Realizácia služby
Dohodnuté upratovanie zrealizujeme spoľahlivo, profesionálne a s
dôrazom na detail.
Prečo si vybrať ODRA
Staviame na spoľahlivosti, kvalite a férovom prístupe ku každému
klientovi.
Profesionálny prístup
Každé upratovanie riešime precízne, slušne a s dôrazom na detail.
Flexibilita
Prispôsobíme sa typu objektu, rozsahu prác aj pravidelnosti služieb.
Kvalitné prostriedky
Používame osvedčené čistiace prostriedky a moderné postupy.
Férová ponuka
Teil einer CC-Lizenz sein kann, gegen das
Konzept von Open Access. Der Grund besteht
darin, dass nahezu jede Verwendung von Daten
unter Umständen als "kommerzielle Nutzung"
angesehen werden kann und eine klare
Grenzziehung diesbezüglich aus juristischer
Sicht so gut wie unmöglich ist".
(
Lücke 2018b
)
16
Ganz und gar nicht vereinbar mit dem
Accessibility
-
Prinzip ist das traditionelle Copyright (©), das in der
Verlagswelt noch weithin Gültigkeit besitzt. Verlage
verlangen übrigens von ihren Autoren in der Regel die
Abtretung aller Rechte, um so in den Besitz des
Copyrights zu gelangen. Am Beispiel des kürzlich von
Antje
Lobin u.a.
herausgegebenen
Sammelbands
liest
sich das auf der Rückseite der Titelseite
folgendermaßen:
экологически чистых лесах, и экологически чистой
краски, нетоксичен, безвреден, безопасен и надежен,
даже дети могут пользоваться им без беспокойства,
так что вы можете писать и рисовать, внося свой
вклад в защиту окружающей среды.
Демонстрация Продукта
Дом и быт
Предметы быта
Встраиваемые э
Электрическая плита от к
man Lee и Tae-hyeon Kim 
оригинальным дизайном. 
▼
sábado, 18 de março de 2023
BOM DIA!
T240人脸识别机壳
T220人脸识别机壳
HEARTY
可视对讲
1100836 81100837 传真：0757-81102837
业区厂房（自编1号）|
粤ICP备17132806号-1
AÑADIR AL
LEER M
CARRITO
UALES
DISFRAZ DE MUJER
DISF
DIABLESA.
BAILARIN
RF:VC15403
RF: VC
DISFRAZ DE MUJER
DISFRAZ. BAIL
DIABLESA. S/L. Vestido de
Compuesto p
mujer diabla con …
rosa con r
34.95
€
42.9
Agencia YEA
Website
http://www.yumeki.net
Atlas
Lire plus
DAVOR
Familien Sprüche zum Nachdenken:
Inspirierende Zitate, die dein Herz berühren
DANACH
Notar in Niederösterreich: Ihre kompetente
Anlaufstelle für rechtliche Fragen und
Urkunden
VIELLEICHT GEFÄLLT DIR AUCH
---
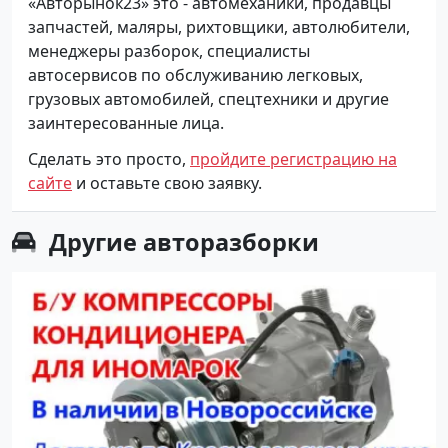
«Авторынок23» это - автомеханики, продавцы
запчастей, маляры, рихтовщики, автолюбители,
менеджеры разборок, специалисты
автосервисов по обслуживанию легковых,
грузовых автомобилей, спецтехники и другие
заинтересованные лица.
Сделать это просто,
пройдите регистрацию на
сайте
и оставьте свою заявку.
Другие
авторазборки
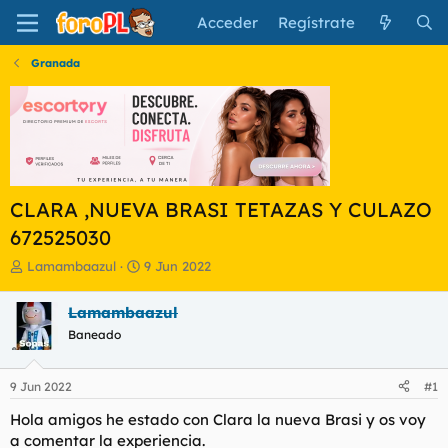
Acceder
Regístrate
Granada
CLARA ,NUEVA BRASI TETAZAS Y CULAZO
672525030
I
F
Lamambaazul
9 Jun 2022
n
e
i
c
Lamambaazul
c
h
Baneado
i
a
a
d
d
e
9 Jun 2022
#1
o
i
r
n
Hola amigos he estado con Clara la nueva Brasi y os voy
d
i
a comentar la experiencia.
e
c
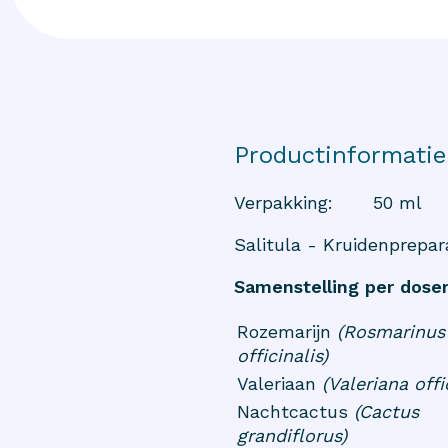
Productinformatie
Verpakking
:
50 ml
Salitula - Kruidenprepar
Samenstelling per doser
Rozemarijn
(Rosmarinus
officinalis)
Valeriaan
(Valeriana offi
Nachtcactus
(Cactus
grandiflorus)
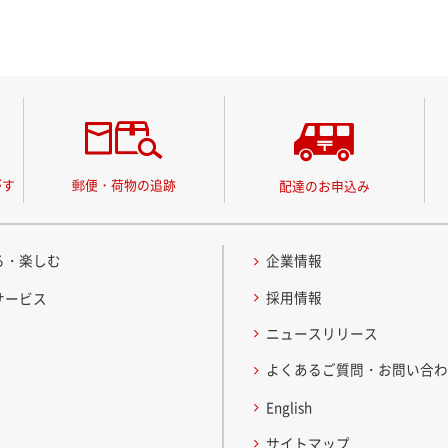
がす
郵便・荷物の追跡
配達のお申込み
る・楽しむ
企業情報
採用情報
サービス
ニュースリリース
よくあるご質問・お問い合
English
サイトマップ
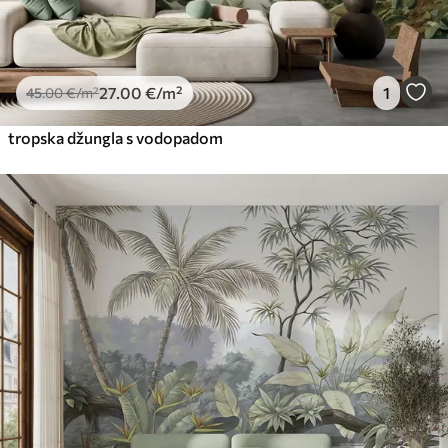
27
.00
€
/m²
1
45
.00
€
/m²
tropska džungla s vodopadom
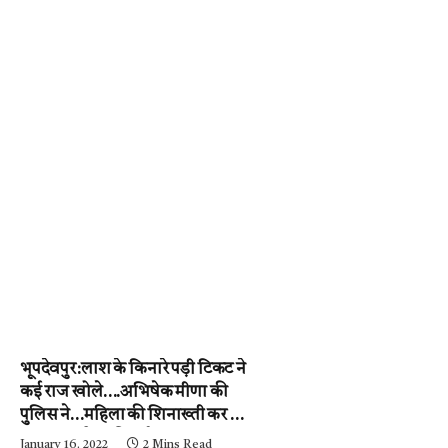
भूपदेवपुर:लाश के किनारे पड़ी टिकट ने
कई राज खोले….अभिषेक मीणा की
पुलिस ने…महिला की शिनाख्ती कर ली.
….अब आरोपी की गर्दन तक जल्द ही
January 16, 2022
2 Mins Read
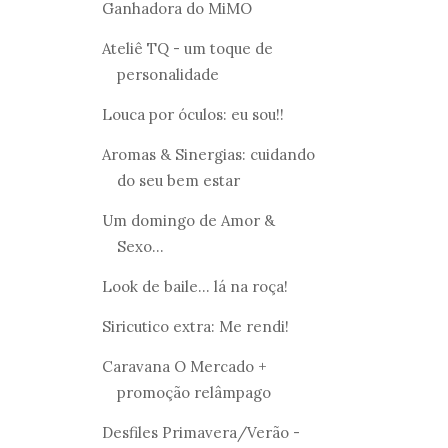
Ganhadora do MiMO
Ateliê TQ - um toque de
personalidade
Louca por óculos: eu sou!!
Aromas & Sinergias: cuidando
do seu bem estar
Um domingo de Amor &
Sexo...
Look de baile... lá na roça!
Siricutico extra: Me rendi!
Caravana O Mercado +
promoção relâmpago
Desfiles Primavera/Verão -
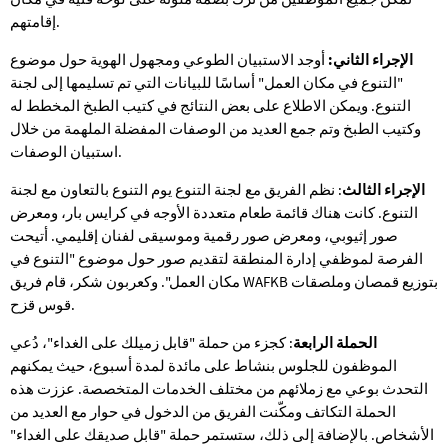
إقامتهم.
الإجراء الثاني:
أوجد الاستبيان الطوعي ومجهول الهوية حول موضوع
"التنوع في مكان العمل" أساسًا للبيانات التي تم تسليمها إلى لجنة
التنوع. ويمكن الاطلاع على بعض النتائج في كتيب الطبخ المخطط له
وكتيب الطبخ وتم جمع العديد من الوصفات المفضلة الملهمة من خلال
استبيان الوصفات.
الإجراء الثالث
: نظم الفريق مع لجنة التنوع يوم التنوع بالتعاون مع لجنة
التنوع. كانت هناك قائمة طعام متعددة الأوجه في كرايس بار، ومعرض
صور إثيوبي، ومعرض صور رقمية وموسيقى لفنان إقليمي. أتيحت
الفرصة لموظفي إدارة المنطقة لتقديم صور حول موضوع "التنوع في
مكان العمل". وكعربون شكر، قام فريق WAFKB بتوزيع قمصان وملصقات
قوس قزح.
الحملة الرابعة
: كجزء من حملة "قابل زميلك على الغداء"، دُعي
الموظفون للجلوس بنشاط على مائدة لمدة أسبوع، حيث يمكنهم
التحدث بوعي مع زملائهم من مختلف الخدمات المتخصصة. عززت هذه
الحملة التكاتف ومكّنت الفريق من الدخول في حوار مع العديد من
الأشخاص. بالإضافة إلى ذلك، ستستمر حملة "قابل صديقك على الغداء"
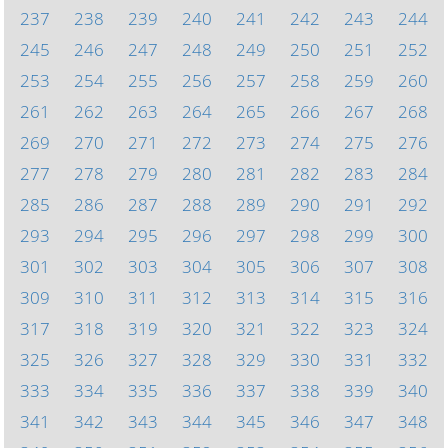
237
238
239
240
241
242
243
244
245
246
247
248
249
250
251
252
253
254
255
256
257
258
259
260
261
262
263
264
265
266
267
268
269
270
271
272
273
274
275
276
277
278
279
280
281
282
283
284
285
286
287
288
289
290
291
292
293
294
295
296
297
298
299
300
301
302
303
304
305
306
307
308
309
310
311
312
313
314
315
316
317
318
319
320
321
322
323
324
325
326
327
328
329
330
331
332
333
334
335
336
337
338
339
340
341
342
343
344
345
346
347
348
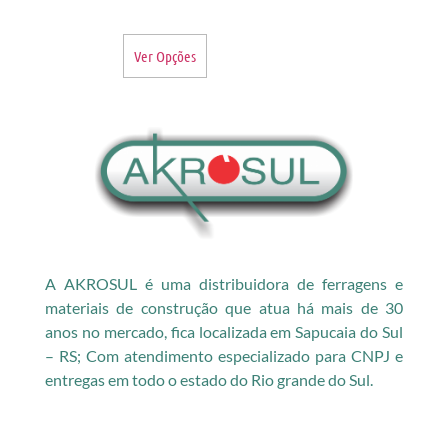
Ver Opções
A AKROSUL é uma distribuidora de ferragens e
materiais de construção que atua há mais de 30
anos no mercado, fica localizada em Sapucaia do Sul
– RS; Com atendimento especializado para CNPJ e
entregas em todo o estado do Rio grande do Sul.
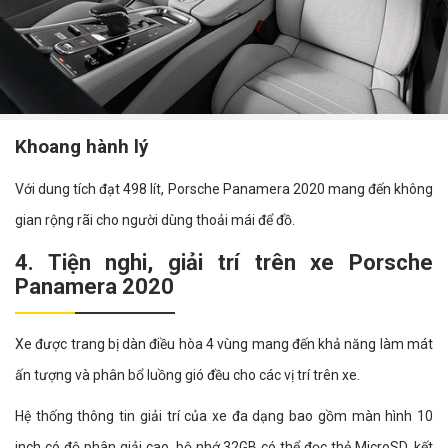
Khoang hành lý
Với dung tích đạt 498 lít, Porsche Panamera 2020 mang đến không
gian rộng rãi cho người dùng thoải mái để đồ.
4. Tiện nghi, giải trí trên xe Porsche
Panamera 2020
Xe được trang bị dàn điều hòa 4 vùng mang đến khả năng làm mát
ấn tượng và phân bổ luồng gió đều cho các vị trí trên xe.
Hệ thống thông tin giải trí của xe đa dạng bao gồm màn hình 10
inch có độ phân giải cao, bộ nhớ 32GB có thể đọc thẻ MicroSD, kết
...
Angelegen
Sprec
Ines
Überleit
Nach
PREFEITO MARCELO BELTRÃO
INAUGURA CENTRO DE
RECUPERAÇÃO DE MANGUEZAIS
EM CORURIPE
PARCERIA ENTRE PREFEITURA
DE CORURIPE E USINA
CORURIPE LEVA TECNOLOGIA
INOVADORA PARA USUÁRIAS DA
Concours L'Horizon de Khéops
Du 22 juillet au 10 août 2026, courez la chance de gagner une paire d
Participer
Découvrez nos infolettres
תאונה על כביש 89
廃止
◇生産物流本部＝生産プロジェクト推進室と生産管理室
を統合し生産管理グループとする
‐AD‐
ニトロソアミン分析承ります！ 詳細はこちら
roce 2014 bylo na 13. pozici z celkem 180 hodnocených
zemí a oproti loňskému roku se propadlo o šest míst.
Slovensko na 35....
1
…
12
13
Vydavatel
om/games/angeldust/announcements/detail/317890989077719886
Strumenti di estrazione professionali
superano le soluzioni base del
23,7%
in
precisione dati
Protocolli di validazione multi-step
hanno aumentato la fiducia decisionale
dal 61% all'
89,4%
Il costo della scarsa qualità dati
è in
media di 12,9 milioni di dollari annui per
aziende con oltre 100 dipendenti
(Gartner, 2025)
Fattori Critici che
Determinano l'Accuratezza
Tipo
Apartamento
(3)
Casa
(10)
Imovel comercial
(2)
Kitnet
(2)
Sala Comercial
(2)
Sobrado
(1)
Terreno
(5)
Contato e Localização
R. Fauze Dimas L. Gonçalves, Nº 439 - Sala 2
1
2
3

> **WORK TO BE COMPLETED**
What lines of the data include the word "الغداء"? Copy each of them.

> **RESPONSE BELOW**
: كجزء من حملة "قابل زميلك على الغداء"، دُعي
الأشخاص. بالإضافة إلى ذلك، ستستمر حملة "قابل صديقك على الغداء"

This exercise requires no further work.